# Cannot load vmware-modules [SOLVED]

## waldauf

Hi folks,

I have installed vmware-modules and vmware-workstation. But I cannot run vmplayer because vmware's modules are not loaded. All modules are installed in file /lib/modules/2.6.34-gentoo-r1/misc/:

```

# ll /lib/modules/2.6.34-gentoo-r1/misc/

celkem 180

-rw-r--r-- 1 root root 13780 12. čec 09.32 vmblock.ko

-rw-r--r-- 1 root root 47292 12. čec 09.32 vmci.ko

-rw-r--r-- 1 root root 60408 12. čec 09.32 vmmon.ko

-rw-r--r-- 1 root root 38620 12. čec 09.32 vmnet.ko

-rw-r--r-- 1 root root 13032 12. čec 09.32 vsock.ko

```

But if I check all modules in system via modprobe command I cannot see vmware modules:

```

# modprobe -l

/lib/modules/2.6.34-gentoo/kernel/drivers/bluetooth/btusb.ko

/lib/modules/2.6.34-gentoo/kernel/drivers/bluetooth/btsdio.ko

/lib/modules/2.6.34-gentoo/kernel/drivers/scsi/scsi_wait_scan.ko

/lib/modules/2.6.34-gentoo/kernel/drivers/hid/hid-wacom.ko

/lib/modules/2.6.34-gentoo/kernel/net/bluetooth/bluetooth.ko

/lib/modules/2.6.34-gentoo/kernel/net/bluetooth/l2cap.ko

/lib/modules/2.6.34-gentoo/kernel/net/bluetooth/sco.ko

/lib/modules/2.6.34-gentoo/kernel/net/bluetooth/rfcomm/rfcomm.ko

/lib/modules/2.6.34-gentoo/kernel/net/bluetooth/hidp/hidp.ko

/lib/modules/2.6.34-gentoo/kernel/net/bluetooth/bnep/bnep.ko

```

How I can load vmware modules?

_Data:_
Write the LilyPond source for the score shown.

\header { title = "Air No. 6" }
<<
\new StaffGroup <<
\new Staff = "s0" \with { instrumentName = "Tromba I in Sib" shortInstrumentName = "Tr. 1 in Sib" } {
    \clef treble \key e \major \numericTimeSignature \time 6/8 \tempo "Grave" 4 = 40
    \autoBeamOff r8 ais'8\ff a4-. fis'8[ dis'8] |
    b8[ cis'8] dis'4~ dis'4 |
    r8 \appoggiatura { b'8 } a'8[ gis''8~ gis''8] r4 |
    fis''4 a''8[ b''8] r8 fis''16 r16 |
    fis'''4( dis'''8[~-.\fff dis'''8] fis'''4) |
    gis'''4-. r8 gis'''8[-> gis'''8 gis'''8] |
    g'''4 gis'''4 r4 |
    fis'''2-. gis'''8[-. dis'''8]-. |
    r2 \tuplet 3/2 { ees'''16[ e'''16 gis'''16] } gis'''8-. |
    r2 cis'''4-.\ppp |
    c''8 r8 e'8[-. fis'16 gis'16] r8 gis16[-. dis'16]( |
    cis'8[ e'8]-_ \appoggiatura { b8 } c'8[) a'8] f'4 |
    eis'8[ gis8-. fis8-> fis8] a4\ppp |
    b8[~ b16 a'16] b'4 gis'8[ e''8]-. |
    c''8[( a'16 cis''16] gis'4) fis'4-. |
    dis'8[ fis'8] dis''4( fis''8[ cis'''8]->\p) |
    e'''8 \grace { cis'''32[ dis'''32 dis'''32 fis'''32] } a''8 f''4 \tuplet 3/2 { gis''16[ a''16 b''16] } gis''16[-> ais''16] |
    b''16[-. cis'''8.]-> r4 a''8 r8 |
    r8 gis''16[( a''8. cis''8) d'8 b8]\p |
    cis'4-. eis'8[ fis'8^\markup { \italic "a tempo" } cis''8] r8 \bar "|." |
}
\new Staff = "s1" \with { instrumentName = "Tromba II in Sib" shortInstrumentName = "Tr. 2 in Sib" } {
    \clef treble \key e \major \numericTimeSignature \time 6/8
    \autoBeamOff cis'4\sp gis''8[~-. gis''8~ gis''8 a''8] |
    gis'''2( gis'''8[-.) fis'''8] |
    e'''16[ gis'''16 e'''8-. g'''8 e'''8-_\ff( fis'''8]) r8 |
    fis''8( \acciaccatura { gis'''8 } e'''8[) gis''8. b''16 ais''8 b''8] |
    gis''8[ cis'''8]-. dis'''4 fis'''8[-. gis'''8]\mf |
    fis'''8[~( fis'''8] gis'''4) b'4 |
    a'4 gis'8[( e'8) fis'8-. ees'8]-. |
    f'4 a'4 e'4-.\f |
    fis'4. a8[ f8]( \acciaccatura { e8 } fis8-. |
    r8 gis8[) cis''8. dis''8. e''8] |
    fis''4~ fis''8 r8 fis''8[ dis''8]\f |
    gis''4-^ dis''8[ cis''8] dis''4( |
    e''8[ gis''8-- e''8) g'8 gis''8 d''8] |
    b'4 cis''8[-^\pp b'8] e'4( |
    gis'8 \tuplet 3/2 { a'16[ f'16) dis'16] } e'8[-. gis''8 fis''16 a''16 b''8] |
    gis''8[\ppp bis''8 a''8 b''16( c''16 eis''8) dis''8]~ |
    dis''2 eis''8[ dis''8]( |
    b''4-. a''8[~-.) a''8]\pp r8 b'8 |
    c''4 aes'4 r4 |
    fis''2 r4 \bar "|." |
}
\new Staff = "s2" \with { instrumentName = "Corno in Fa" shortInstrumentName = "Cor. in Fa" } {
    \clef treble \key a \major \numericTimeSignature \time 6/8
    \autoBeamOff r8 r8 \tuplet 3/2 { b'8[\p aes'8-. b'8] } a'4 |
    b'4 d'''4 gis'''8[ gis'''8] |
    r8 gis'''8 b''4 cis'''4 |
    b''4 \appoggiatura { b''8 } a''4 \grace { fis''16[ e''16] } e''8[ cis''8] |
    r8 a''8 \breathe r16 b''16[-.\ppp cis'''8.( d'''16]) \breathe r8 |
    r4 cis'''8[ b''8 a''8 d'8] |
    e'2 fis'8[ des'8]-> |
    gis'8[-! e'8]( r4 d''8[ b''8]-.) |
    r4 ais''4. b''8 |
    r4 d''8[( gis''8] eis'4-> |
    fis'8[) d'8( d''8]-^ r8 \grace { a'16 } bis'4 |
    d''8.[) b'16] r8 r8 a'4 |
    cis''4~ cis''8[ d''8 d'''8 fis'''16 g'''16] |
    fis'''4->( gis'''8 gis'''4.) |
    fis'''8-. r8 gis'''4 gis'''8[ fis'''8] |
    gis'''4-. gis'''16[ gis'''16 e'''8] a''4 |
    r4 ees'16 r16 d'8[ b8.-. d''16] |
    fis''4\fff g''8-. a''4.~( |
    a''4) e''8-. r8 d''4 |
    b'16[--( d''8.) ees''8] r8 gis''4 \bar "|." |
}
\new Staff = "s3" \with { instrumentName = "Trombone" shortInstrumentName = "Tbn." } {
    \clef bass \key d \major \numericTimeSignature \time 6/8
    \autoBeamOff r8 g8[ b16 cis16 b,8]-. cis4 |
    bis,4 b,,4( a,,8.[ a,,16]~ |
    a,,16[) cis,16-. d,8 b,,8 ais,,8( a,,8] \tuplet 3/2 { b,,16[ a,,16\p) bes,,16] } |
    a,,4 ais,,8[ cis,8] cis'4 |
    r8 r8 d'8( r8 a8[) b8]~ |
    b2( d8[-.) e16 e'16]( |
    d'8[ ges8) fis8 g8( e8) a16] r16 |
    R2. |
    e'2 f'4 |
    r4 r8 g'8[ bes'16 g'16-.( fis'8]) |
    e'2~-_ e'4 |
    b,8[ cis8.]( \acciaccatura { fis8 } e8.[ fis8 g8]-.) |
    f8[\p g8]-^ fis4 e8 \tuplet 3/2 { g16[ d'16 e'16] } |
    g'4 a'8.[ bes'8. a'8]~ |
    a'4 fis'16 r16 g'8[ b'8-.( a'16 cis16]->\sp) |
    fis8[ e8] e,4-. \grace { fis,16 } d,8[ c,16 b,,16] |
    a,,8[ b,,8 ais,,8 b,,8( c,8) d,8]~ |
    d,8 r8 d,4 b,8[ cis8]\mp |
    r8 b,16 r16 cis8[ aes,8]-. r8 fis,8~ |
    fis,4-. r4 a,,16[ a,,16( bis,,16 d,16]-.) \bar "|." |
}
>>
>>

_Required work:_ State whether each statement below agrees with the forum post about loading vmware-modules, answering yes or no and quoting the words from the post that decide it. 1. The poster has installed both vmware-modules and vmware-workstation. 2. The modprobe -l output shows the vmware modules. 3. The vmware module files are in /lib/modules/2.6.34-gentoo-r1/misc/.

_Exercise result:_
1. Yes: "I have installed vmware-modules and vmware-workstation."
2. No: "But if I check all modules in system via modprobe command I cannot see vmware modules"
3. Yes: "All modules are installed in file /lib/modules/2.6.34-gentoo-r1/misc/"